## [EXERCISE DETAILS]
Return every line from the one with "я, 222-248 - бухгалтерия, +7" through the one with "сервис метрических програ", inclusive, exactly as it appears below.

## [WORKING DATA]
================================

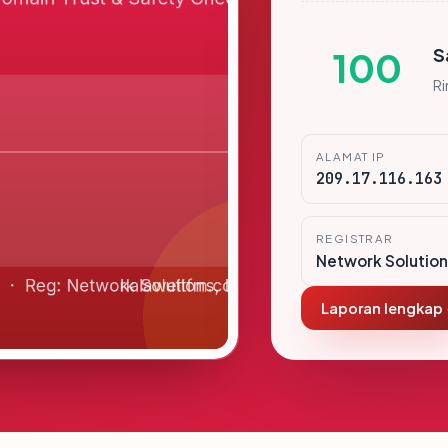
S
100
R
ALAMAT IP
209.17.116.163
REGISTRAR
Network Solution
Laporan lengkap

================================

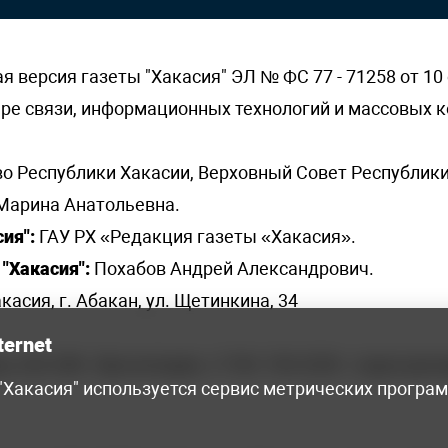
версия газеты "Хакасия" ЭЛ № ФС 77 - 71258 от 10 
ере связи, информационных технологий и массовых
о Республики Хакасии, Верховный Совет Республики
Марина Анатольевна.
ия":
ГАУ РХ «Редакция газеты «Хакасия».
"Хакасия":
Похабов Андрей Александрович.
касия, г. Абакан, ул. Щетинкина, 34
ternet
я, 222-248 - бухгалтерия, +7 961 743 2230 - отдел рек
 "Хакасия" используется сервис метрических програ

================================

## [ANSWER]
я, 222-248 - бухгалтерия, +7 961 743 2230 - отдел рек
 "Хакасия" используется сервис метрических програ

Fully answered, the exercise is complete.